# Building the RAG system

Here we will build a RAG system where we can paste any web URL -> like a blog post. And then our system will read that article, summarise it and then add it to our knowledge base.

This way, later on, when we try to refer to something, we will be able to refer to articles that we have read.

In [None]:
! pip install beautifulsoup4 langchain_core langchain_community langchain_groq load-dotenv pinecone

## Importing all libraries

In [None]:
from bs4 import BeautifulSoup
from langchain_core.prompts import ChatPromptTemplate
from langchain_community.document_loaders import WebBaseLoader
from langchain_groq import ChatGroq
from load_dotenv import load_dotenv
from pinecone import Pinecone, ServerlessSpec
import re, os

load_dotenv()

## Utility function

In [3]:
def clean_html_content(html_content: str):
    """
    This function takes an HTML content as input and returns a clean text.
    It removes script, nav, and footer tags from the HTML content.
    """
    soup = BeautifulSoup(html_content, "html.parser")

    # Remove script, nav, and footer tags
    for tag in soup(["script", "nav", "footer"]):
        tag.decompose()  # Completely removes the tag from the DOM

    return soup.get_text(separator="\n")  # Extracts clean text

In [4]:
def clean_scraped_text(text: str) -> str:
    """
    Cleans up the text scraped from websites, removing unnecessary newlines, spaces, and special characters.

    Args:
        text (str): Raw text scraped from a website.

    Returns:
        str: Cleaned text.
    """
    # Remove carriage returns
    text = re.sub(r"\r+", "", text)

Required tasks:
1. According to the RAG system notebook, which tags does the clean_html_content function remove from the HTML?
2. Render the rows as a numbered list, everything from the first row down to the row containing "とやらさっぱり解りません．ネットで調べてもなん", leaving out blank lines.

Provided information:
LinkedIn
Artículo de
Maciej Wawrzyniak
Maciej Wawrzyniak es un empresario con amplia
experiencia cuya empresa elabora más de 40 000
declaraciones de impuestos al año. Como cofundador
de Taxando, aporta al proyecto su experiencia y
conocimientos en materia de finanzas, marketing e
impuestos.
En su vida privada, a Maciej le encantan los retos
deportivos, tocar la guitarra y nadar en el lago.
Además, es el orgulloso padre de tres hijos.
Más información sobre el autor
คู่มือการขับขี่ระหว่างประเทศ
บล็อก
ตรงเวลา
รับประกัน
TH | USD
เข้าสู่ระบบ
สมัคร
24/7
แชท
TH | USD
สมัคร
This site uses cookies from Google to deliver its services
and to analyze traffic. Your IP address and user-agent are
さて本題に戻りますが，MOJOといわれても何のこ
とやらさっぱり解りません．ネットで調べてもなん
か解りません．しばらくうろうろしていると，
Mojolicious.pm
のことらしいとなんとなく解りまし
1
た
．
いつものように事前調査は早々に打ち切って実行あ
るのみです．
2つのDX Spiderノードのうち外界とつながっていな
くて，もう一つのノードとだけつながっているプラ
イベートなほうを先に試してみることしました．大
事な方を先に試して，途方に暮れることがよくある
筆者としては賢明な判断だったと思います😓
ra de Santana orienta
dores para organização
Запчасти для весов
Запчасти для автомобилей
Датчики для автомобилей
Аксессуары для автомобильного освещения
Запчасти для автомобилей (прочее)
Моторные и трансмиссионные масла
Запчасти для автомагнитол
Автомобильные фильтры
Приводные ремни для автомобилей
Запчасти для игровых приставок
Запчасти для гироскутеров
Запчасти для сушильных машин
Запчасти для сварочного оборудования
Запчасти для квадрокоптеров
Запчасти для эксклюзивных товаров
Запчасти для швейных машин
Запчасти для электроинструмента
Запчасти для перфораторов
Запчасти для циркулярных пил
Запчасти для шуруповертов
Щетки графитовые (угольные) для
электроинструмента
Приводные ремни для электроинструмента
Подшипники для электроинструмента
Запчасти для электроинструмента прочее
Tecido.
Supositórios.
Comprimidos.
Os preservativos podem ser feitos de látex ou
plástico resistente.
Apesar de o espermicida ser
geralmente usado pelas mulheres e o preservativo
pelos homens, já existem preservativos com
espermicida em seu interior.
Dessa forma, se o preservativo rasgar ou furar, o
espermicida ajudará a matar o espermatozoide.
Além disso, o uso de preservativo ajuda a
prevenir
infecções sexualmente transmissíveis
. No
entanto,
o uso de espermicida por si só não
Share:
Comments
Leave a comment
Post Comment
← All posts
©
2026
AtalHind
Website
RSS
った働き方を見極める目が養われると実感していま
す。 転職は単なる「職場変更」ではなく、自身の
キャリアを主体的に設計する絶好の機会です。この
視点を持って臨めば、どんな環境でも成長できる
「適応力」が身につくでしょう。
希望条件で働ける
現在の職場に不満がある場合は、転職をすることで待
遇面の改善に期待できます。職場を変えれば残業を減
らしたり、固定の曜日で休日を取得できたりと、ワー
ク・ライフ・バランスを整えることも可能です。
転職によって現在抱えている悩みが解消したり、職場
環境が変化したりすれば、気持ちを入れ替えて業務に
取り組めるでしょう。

Answers to each task:
1. Script, nav, and footer tags.

2.
1. LinkedIn
2. Artículo de
3. Maciej Wawrzyniak
4. Maciej Wawrzyniak es un empresario con amplia
5. experiencia cuya empresa elabora más de 40 000
6. declaraciones de impuestos al año. Como cofundador
7. de Taxando, aporta al proyecto su experiencia y
8. conocimientos en materia de finanzas, marketing e
9. impuestos.
10. En su vida privada, a Maciej le encantan los retos
11. deportivos, tocar la guitarra y nadar en el lago.
12. Además, es el orgulloso padre de tres hijos.
13. Más información sobre el autor
14. คู่มือการขับขี่ระหว่างประเทศ
15. บล็อก
16. ตรงเวลา
17. รับประกัน
18. TH | USD
19. เข้าสู่ระบบ
20. สมัคร
21. 24/7
22. แชท
23. TH | USD
24. สมัคร
25. This site uses cookies from Google to deliver its services
26. and to analyze traffic. Your IP address and user-agent are
27. さて本題に戻りますが，MOJOといわれても何のこ
28. とやらさっぱり解りません．ネットで調べてもなん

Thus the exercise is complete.